The Forest Service plans to work with USDA to help meet agency goals. For example, in the area of EEO Complaint Processing the agency has the following three priorities: (1) work with transitioning delegations in an efficient and effective manner, considering more than just the investigation process; (2) measure timeliness of USDA processing to increase efficiency and effectiveness; and (3) increase resources to expedite final agency decisions.

The Forest Service has set the following goals for FY 2004 regarding Improved Workforce Diversity:

  • Work toward 50 percent of the statistical comparisons reflecting positive trends in the diversity representation of the Forest Service. Statistical comparisons include professional, administrative, technical, gender, ethnicity, and targeted disability, student trainees, high grade levels (GS 13-15,
  • Senior Executive Service), and forest supervisors, deputy forest supervisors, and district rangers.
  • Develop and distribute top leadership diversity presentations, quarterly diversity leadership reports and proposed scorecard-type measurements for leadership in diversity.
  • Implement EEOC MD-715. (Management Directive regarding Model Agency Title 7 Rehabilitation Act Programs.)
  • Conduct trend analysis and/or studies in special emphasis program areas.

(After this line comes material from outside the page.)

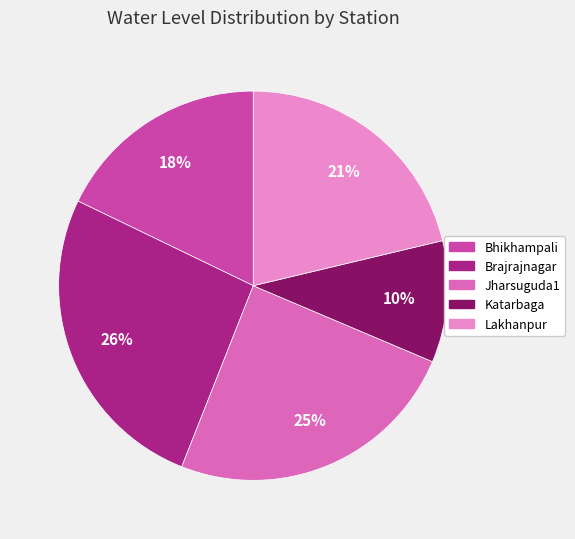

Approximately how many times larger is the value at Katarbaga compared to Bhikhampali?

0.6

In the area of Improved Workforce Diversity, the agency will work with USDA to issue the following six priorities:

  • Timely advice on MD-715, especially regarding affirmative employment.
  • Clear, measurable goals on disability and/or targeted disability hiring (in concert with MD-715).
  • Guidance on the No Fear Act and what is expected of agencies.
  • Clear guidance and expectations on USDA 1890 liaisons and conduct a meeting with current liaisons.
  • Guidance on expectations and compliance reviews of Title VI.
  • A schedule of reports in advance that are expected annually.